_TEXT PASSAGE_
================
Cg Programming/Unity/Computing the Brightest Pixel

A dancer wearing a motion capture suit with reflective markers that lead to very bright pixels.

This tutorial shows how to compute the position of the brightest pixel in an image with the help of compute shaders in Unity. In particular, it shows how threads in a thread group can use “groupshared” data and how the execution of these threads can be synchronized. If you are not familiar with compute shaders in Unity, you should first read Section “Computing Image Effects” and Section “Computing Color Histograms”. Note that compute shaders are not supported on macOS.

Why Would Anyone Want to Do This?

Finding the brightest pixel in photographed images is useful for some applications of optical motion capture. Another application is a template matching algorithm that is applied at the positions of all pixels of an image and that stores the likelihood of a match at each pixel in an intermediate image. In this case, the “brightest” pixel of this intermediate image represents the best match with the template. Finding this best match is useful for template-based feature detection and tracking.

Also, the problem of finding the brightest pixel is closely related to many other problems, e.g., finding the darkest pixel or the two (or more) brightest pixels or the two (or more) brightest pixels with a certain distance between them or the sum or average of all pixels of an image, etc. In fact, by solving the problem of finding the brightest pixel, one is very close to solving several related problems.

Finding the Brightest Pixel with a Compute Shader

To find the brightest pixel in an image, one has to look at all pixels of the image; thus, the problem can benefit a lot from parallelization.
================
_SUPPLIED DATA_
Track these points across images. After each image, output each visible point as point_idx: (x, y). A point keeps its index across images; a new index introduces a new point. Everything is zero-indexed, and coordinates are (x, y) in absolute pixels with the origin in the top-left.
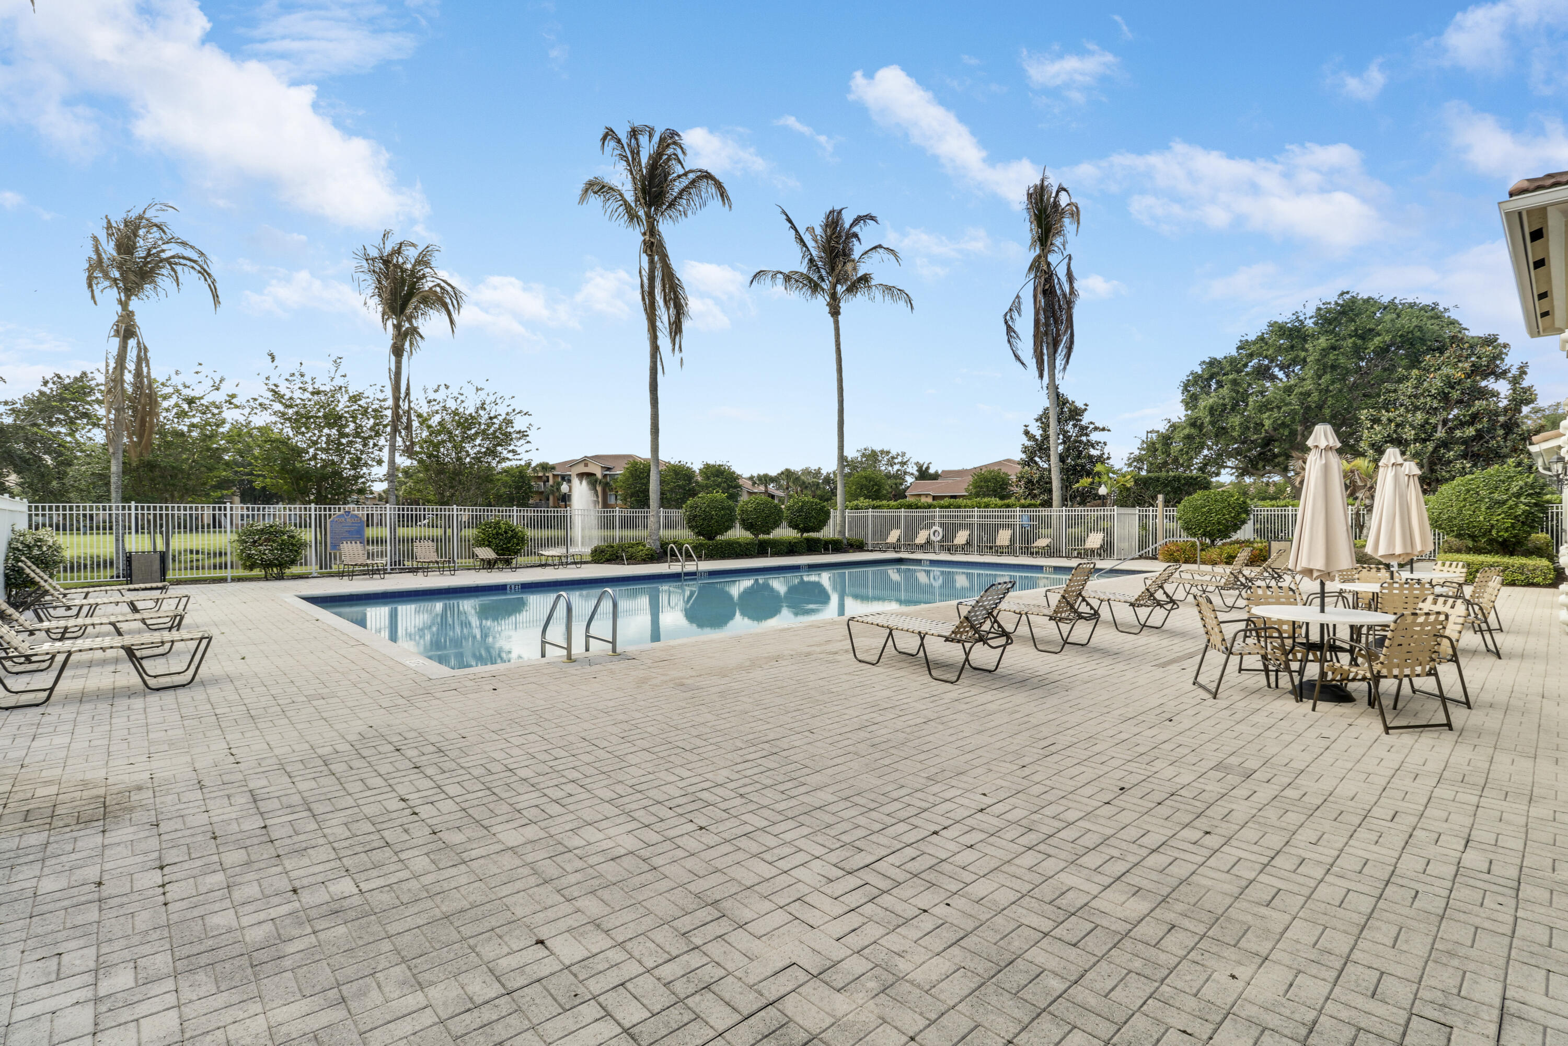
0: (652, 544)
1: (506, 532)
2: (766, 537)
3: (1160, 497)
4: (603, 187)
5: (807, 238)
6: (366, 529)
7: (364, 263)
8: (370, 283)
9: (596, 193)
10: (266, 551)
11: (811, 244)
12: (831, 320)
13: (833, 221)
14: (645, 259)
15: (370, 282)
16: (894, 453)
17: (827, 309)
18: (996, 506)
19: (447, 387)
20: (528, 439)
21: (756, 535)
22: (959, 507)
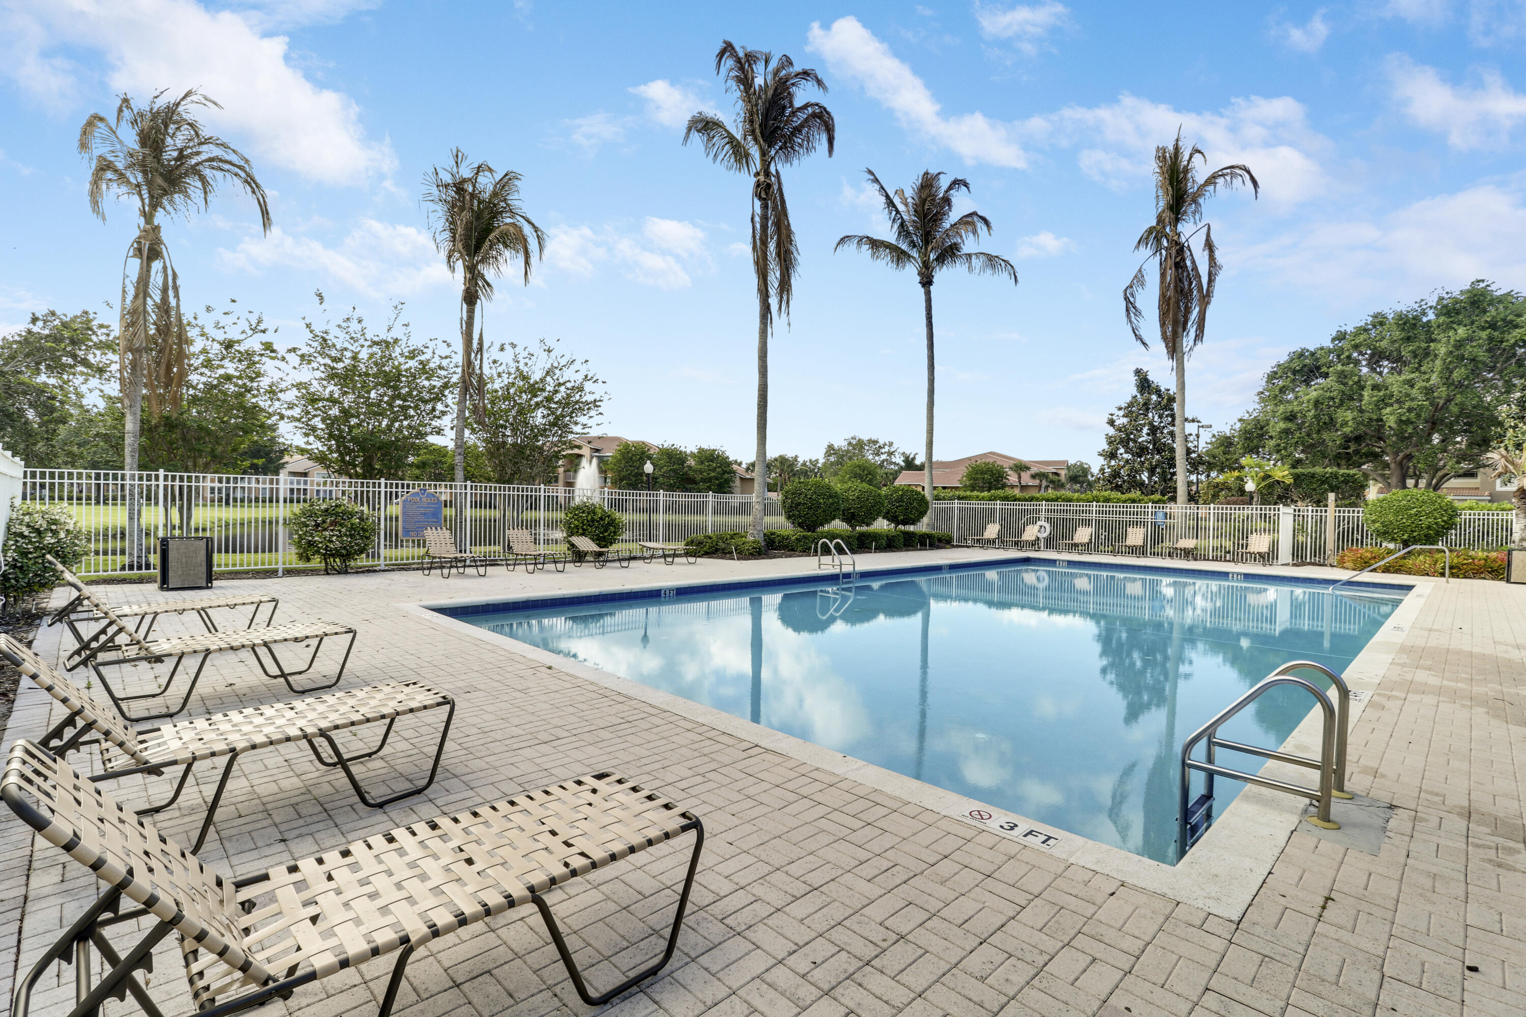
0: (753, 537)
1: (601, 518)
2: (864, 528)
3: (1332, 496)
4: (707, 123)
5: (897, 201)
6: (444, 509)
7: (435, 191)
8: (439, 217)
9: (699, 131)
10: (334, 538)
11: (901, 207)
12: (922, 290)
13: (928, 183)
14: (758, 204)
15: (440, 214)
16: (881, 442)
17: (918, 278)
18: (1119, 500)
19: (514, 346)
20: (600, 410)
21: (853, 527)
22: (1070, 500)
================
_EXPLORE THE MATERIAL_
1. List the problems the brightest-pixel tutorial names as closely related to finding the brightest pixel.
2. According to the brightest-pixel tutorial, on which operating system are compute shaders not supported?
The data has no connection to the brightest-pixel tutorial.

_ANSWERS BY TASK_
1.
- Finding the darkest pixel
- Finding the two (or more) brightest pixels
- Finding the two (or more) brightest pixels with a certain distance between them
- Finding the sum or average of all pixels of an image

2. macOS